The Trouble with Men

Tiemo Talk of the Town
Brady Arts Centre

7th June 2006

Kate Smurthwaite – “Men are lazy. That’s the trouble with men.”

Definition of a Man

Jack O’Sullivan, Founder of Fathers Direct (now disbanded), in 2006 the country’s leading provider of support for Fathers, said the problem is lack of ideology. “Men don’t really have a story about their lives. I’m trying to get men’s stories told. There’s a real problem here and without an ideology we end up defining ourselves ‘as what women don’t do.’ My definition of a man is one who is free. However we’re having problems doing lots of things that are perceived as women’s roles e.g. being caring is seen as a woman’s role.”

Kate Smurthwaite

Kate Smurthwaite

On fatherhood, Kate Smurthwaite (Comedienne and Broadcaster) suggested that men seek help in this area if they need it. Women have been doing a fantastic job as mothers for 100’s of years.

Gareth Sibson

Gareth Sibson

Disagreeing with Kate, Gareth Sibson (Author, ‘Single White Failure’) said many women have a problem ceding responsibility to men in this area. Men and women aren’t supporting one another. Michael Elias (Author, ‘Men Speaking The Unspeakable’) felt they’re were many feminine men and masculine women out there. For me it’s about being able to relate to a man as a man and a woman as a human being.

Joe Sweetman (Research Psychologist) said the gender stereotype was more positive for women than men i.e. women portrayed as compassionate. Caring, nice etc..

Media and Racial Stereotypes

Host Henry Bonsu asked, “Does a black man have to show a different masculinity to a white man?

Henry Bonsu

Henry Bonsu

Joe: Disadvantaged men such as Black and Minority Ethnic men (BME’s) tend to feel they have to display different masculinity. Having worked with numerous young people as a Mentor with 100 Black Men of London. I find stereotypes very telling. It’s very obvious young people want to be popstars, not Research Psychologists! This is the power of the media, influencing young people.

Kate echoed this citing a 2006 Kanye West interview on MTV in which he liberally peppered his responses with the words “bitches and ho’s” and Time Out added to this derogatory and disrespectfulness towards women by simply printing the interview in full.

Men and The State

Jack: Black men understand the relationship between themselves and the State. White men used to feel the state was on their side. That breakdown in relationship could be said to have spawned Fathers4Justice, a single issue campaigning organisation. The problem with Fathers4Justice, the reason it ultimately failed is that they didn’t interact with the state. As men, we need to move away from being anti-sate to working with the state.

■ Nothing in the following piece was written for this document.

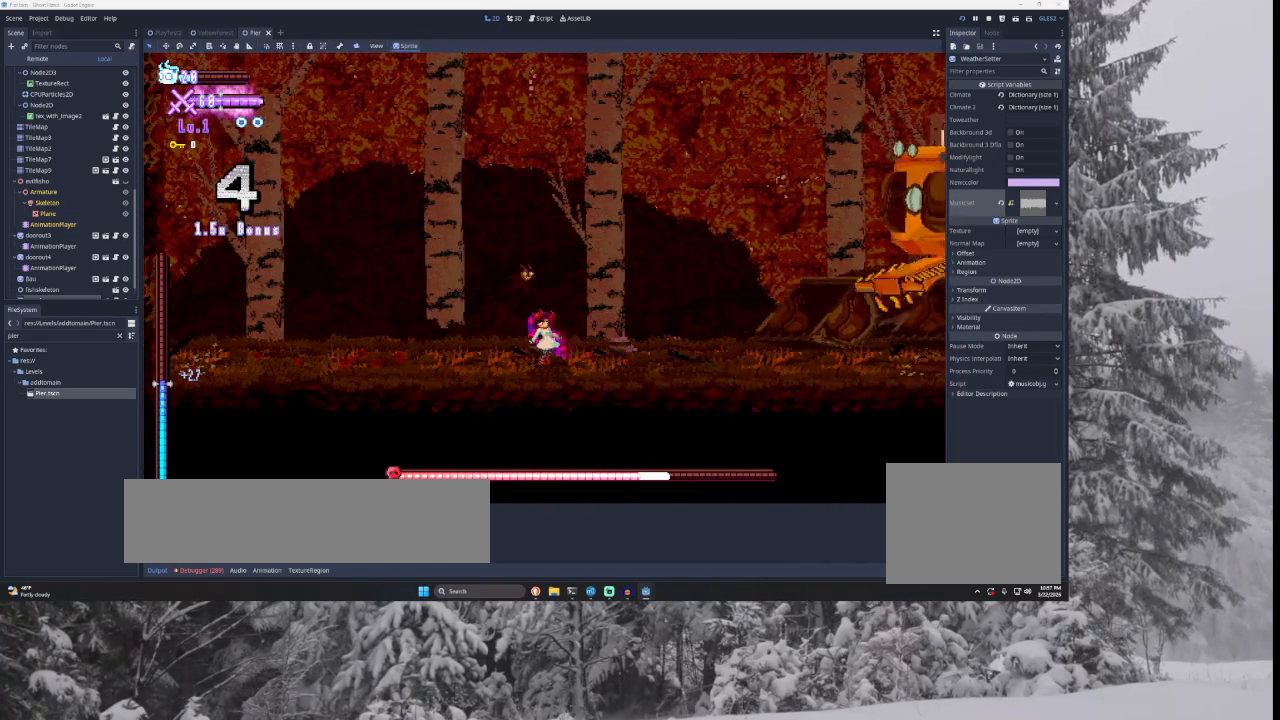
{"buttons": [], "left_stick": "center", "right_stick": "center", "events": [[167, "L1", "up"], [300, "L1", "down"], [467, "L1", "up"]]}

Dangers of Political Correctness

Gareth warned against the damage done by being too politically correct, saying that he felt it took away the power of the individual to decide what’s right and wrong. He’d written a book where the nasty character was disabled, but the publishers said he can’t have a character like that, making Gareth question where the notion came from that you can’t be disabled and bad.

Kate Morgan (ex-Colourful Radio Manager) commented that many men and women enter relationships unstable. However many men don’t know how to communicate a lot of the time. Michael Elias asked, “What does it mean as a man to play an active role in a relationship? Just show up. Be truthful. Men get broken by society, Government, their own family. We implode and break up. So we play small so we don’t break, don’t get hurt.”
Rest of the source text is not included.